A recent report made by Sebastiaan Schreijen suggested that grocery stores’ private label goods are expected to increase its market share in the overall packaged food area in the coming years. In 15 years, these store brands are expected to make up 50 percent of the market.
Schreijen, who is an associate director for retail and processed food at Rabobank, stated in his report that the growth of these store brands will be driven by consolidation of retail in progressive markets. The implementation of new retailing strategies and the growing acceptance of stores’ private labels are also factors to this increase in sales.
According to Schreijen, the economic recession has been a big contributing factor in boosting the sales of these store brands.
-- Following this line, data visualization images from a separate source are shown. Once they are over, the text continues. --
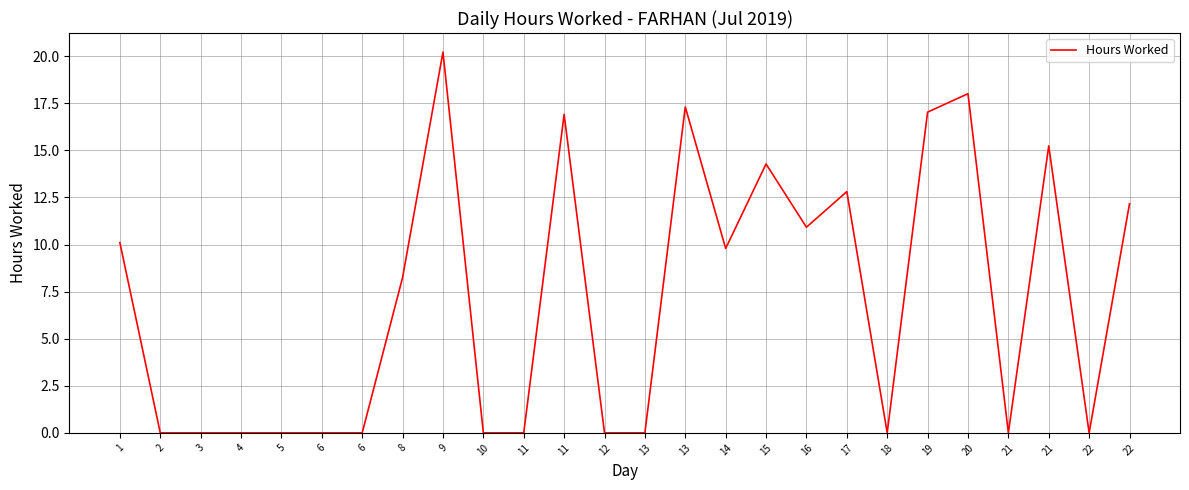

Does the chart display data point markers on the line(s)?

No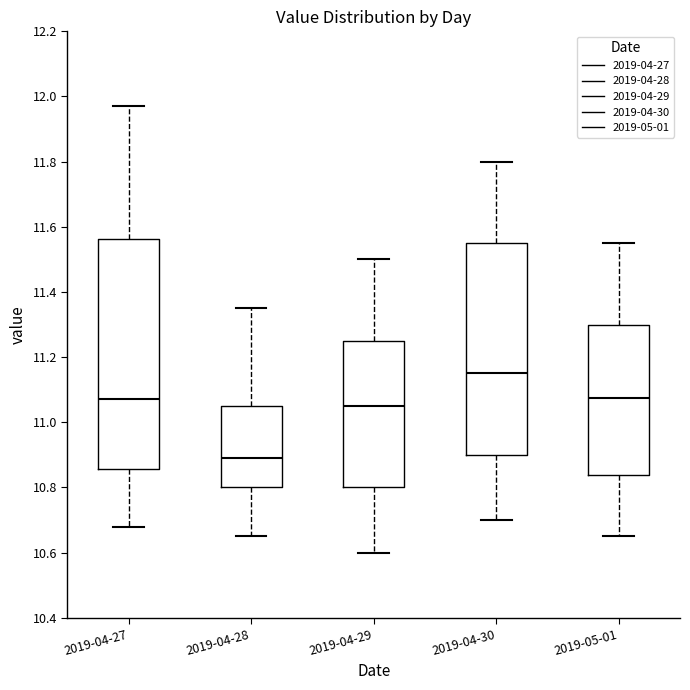

Reading left to right, read every box against the y-axis: the position of its median line, the range the box covers, and the ends of its whiskers. The values are not printed on the chart, so give them approximately, as read against the axis.

2019-04-27: median 11.08, box 10.86 to 11.56, whiskers 10.68 to 11.98
2019-04-28: median 10.90, box 10.80 to 11.06, whiskers 10.66 to 11.36
2019-04-29: median 11.06, box 10.80 to 11.26, whiskers 10.60 to 11.50
2019-04-30: median 11.16, box 10.90 to 11.56, whiskers 10.70 to 11.80
2019-05-01: median 11.08, box 10.84 to 11.30, whiskers 10.66 to 11.56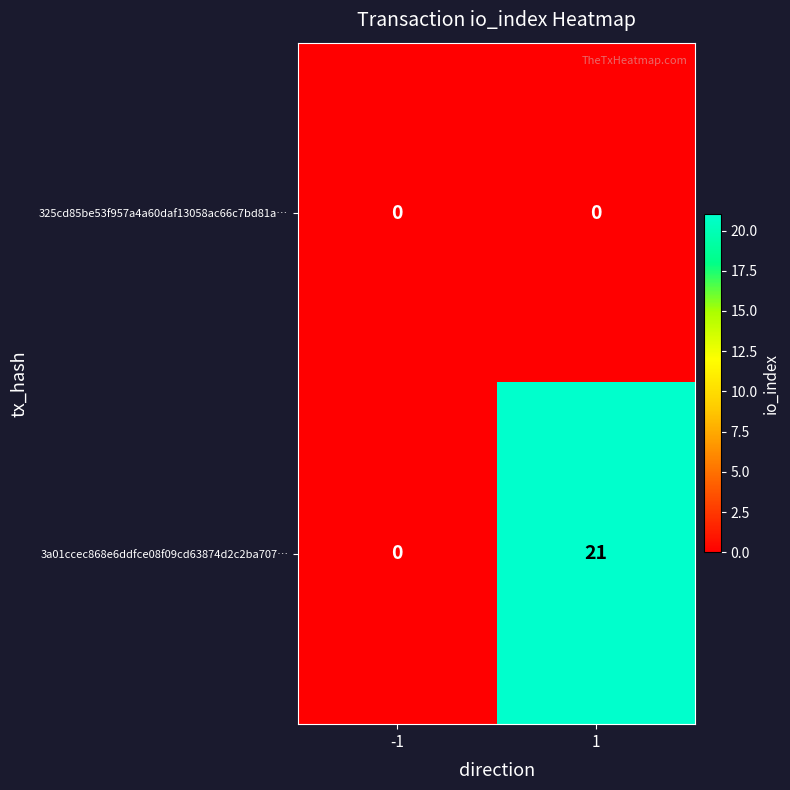

Reading left to right, what are all the values shown in this chart?

325cd85be53f957a4a60daf13058ac66c7bd81a…: 0	0
3a01ccec868e6ddfce08f09cd63874d2c2ba707…: 0	21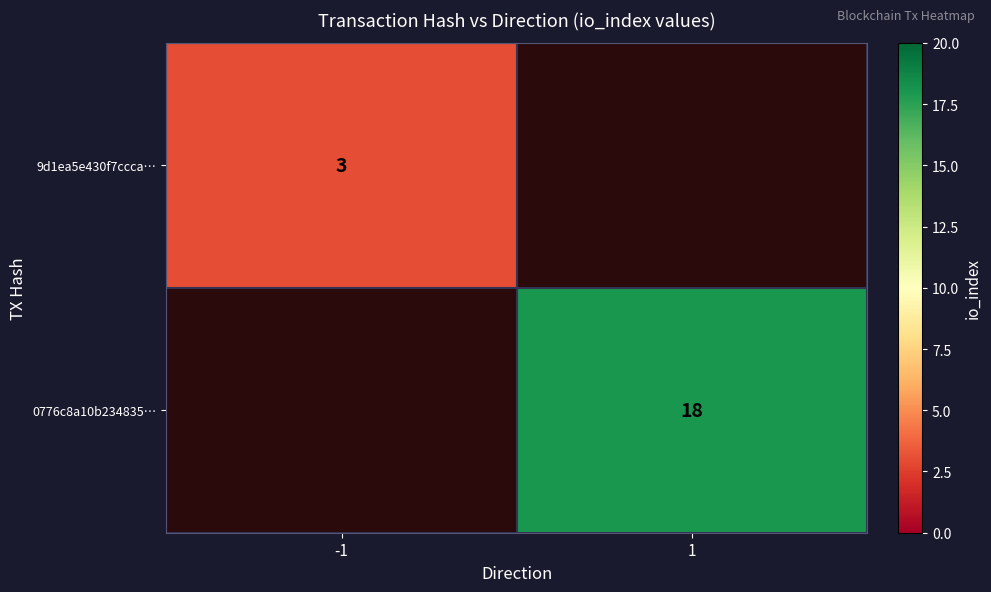

At how many categories does at least one series exceed 5?

1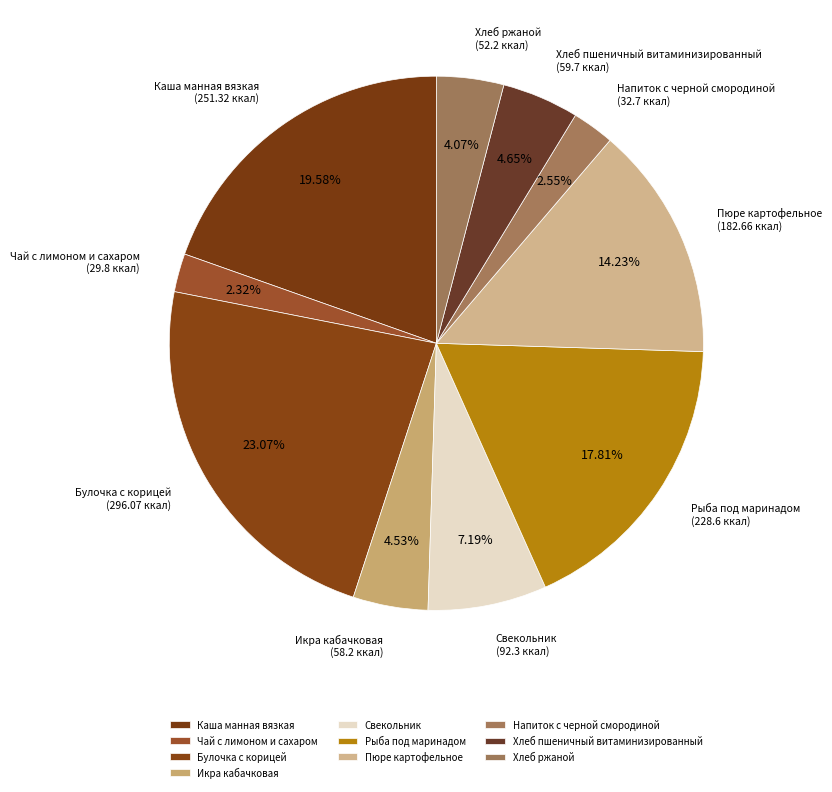

Which slice is the largest?

Булочка с корицей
Also, these private label goods have significantly improved in terms of quality. Private brands, such as Wal-Mart’s Great Value, often have lower prices when compared to popular name brand products that are manufactured for instance by Unilever, Nestle or Kraft Foods.
Store brands, like those that are from Wal-Mart and Kroger in the U.S., Tesco in Britain, Carrefour in France, and Germany’s Aldi make up around 25 percent of packaged food that are sold in groceries.
Despite this increase in market share of these store brands, popular national brands will still remain strong in their positions as they are, and will be considered, as basis for quality and price in their respective categories. Instead, increased pressure will now be thrown at secondary brands, which will probably experience weakened sales due to competition between suppliers.